New Delhi: India will not need to buy fertiliser from the spot markets to meet local demand in the summer sown crop season starting from April, the country’s fertilisers minister said on Wednesday.
“There will be no shortages of fertilisers in the kharif season. We have adequate stocks, and our companies have made arrangements in advance,” Mansukh Mandaviya said at a press conference.
India’s six-month summer sown crop season starts in April. The country relies on imports to meet a third of its annual domestic demand of crop nutrients, which is sold at a discount to farmers. The government provides subsidies to local fertiliser producers for sale of their produce at below market rates.

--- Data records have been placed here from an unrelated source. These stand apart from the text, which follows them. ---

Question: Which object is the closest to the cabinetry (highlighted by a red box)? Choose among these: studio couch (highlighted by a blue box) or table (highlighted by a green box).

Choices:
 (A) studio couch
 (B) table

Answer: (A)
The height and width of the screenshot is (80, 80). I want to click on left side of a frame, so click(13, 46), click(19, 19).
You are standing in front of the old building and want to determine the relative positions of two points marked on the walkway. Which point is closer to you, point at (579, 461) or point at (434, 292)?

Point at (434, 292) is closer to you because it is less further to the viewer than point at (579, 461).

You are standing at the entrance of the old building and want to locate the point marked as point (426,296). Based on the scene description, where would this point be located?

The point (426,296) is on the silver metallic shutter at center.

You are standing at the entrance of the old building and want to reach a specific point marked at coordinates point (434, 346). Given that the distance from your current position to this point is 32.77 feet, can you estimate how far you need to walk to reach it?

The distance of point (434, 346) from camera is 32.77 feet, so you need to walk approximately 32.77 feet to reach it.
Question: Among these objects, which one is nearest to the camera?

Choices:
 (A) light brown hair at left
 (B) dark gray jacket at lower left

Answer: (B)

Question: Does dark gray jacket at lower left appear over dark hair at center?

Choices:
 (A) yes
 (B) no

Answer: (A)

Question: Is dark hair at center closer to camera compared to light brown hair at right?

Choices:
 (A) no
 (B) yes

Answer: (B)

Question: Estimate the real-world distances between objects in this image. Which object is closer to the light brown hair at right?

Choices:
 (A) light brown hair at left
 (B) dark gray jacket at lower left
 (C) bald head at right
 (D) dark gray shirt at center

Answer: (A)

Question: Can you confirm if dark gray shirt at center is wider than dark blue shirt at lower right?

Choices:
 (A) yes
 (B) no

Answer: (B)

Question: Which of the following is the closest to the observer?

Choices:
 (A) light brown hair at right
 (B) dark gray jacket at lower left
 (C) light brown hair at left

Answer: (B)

Asia’s third-largest economy needs crop nutrients to feed its huge agriculture sector, which employs about 60% of the country’s workforce and accounts for 15% of its nearly $3 trillion economy.

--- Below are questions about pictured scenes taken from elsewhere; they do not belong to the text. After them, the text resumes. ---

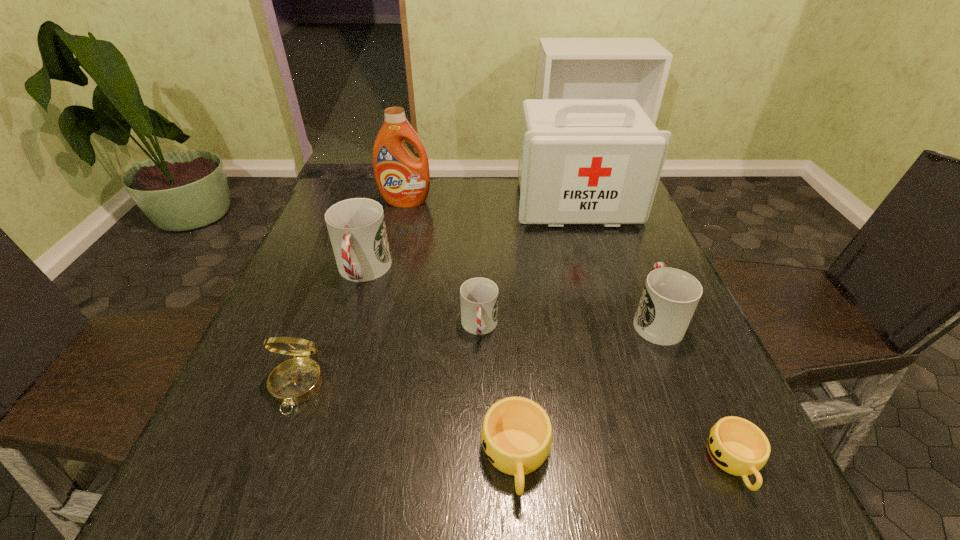
The image size is (960, 540). Find the location of `red cup that can be found as the closest to the leftmost cup`. red cup that can be found as the closest to the leftmost cup is located at coordinates (478, 296).

At what (x,y) coordinates should I click in order to perform the action: click on the second closest red cup to the second red cup from right to left. Please return your answer as a coordinate pair (x, y). The image size is (960, 540). Looking at the image, I should click on (670, 296).

Where is `vacant region that satisfies the following two spatial constraints: 1. with the dial facing the second shortest cup; 2. on the right side of the sixth farthest object`? The image size is (960, 540). vacant region that satisfies the following two spatial constraints: 1. with the dial facing the second shortest cup; 2. on the right side of the sixth farthest object is located at coordinates (270, 457).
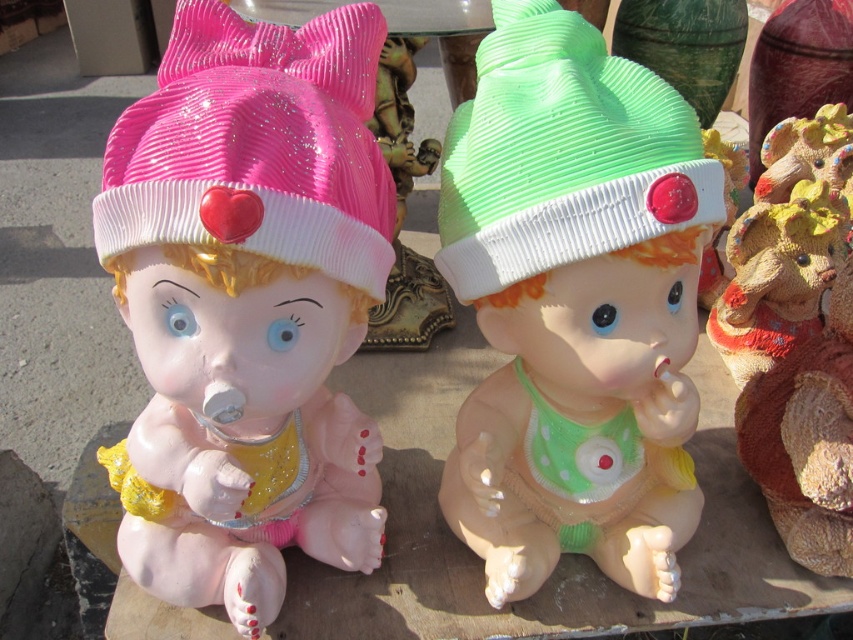
Does green matte knit hat at center appear under textured brown bear at right?

No.

Where is `green matte knit hat at center`? Image resolution: width=853 pixels, height=640 pixels. green matte knit hat at center is located at coordinates (561, 154).

In the scene shown: Does matte plastic doll at center have a smaller size compared to textured brown bear at right?

Correct, matte plastic doll at center occupies less space than textured brown bear at right.

Between matte plastic doll at center and textured brown bear at right, which one has less height?

Standing shorter between the two is matte plastic doll at center.

Between point (163, 205) and point (788, 369), which one is positioned behind?

Point (788, 369)

Where is `matte plastic doll at center`? matte plastic doll at center is located at coordinates (248, 301).

Does matte plastic doll at center have a lesser width compared to pink glittery hat at left?

Incorrect, matte plastic doll at center's width is not less than pink glittery hat at left's.

Which is behind, point (196, 166) or point (173, 180)?

Point (196, 166)

Is point (276, 502) positioned in front of point (213, 140)?

No, (276, 502) is behind (213, 140).

Identify the location of matte plastic doll at center. (248, 301).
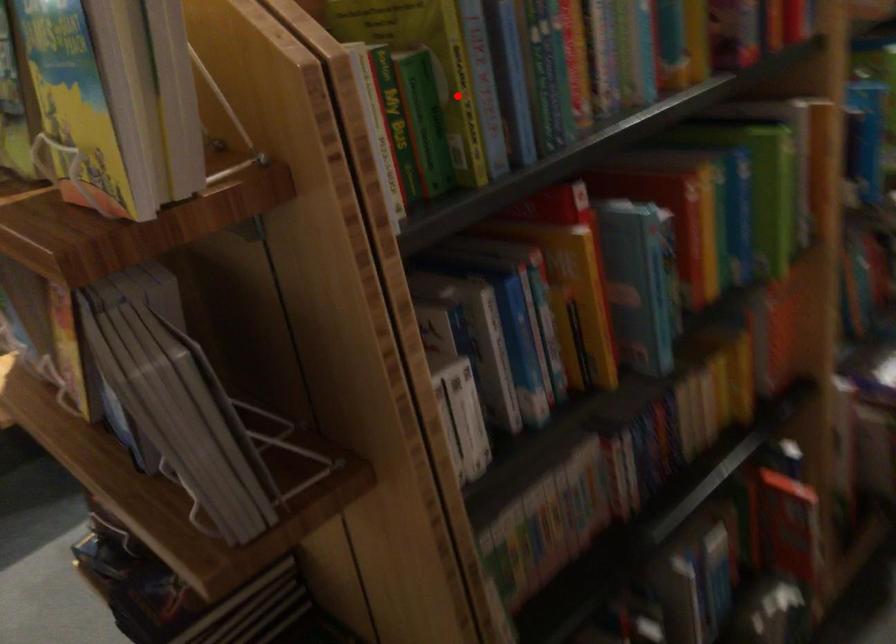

“We may not need to go to the spot market for the Kharif crop. Our stocks and production capacities will be sufficient to meet domestic demand of Urea and NPK (nitrogen, phosphorus, potassium),” Mandaviya said.
The shortfall in availability of di-ammonium phosphate (DAP) and potash will be met through purchases under the long term deals, he said.

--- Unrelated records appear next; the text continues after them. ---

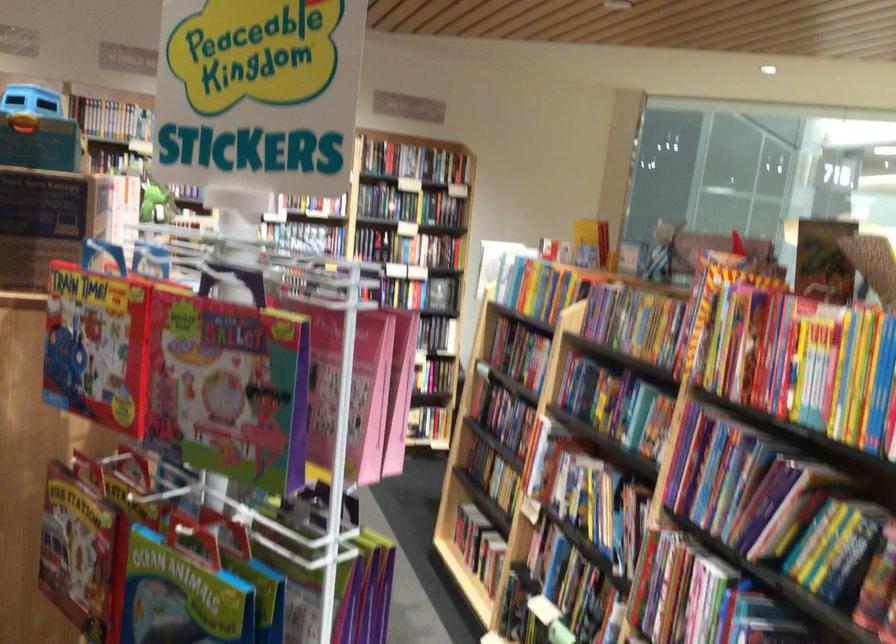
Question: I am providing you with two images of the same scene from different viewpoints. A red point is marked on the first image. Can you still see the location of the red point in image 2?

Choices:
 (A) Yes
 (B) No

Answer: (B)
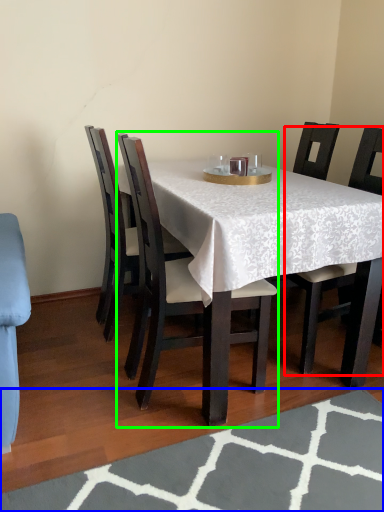
Question: Estimate the real-world distances between objects in this image. Which object is farther from chair (highlighted by a red box), place mat (highlighted by a blue box) or chair (highlighted by a green box)?

Choices:
 (A) place mat
 (B) chair

Answer: (A)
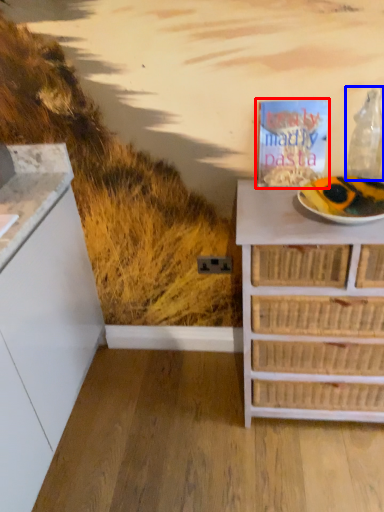
Question: Among these objects, which one is farthest to the camera, magazine (highlighted by a red box) or wine bottle (highlighted by a blue box)?

Choices:
 (A) magazine
 (B) wine bottle

Answer: (A)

Indian companies have signed a slew of long-term deals with countries such as Saudi Arabia, Canada, Russia, Oman, Israel and Jordan to secure crop nutrients.
To cut its huge subsidy bill and push states to encourage farmers to use organic manure, India in its Budget proposals for 2023/24 announced a scheme known as Pradhan Mantri – Promotion of Alternative Nutritious And Agriculture Management (PM-PRANAM).
Under the scheme, the states that cut use of chemical-based fertilisers will be given financial incentives.
“Once the budget proposals are approved by the cabinet, we will take the proposal to the cabinet for implementation,” Mandaviya said.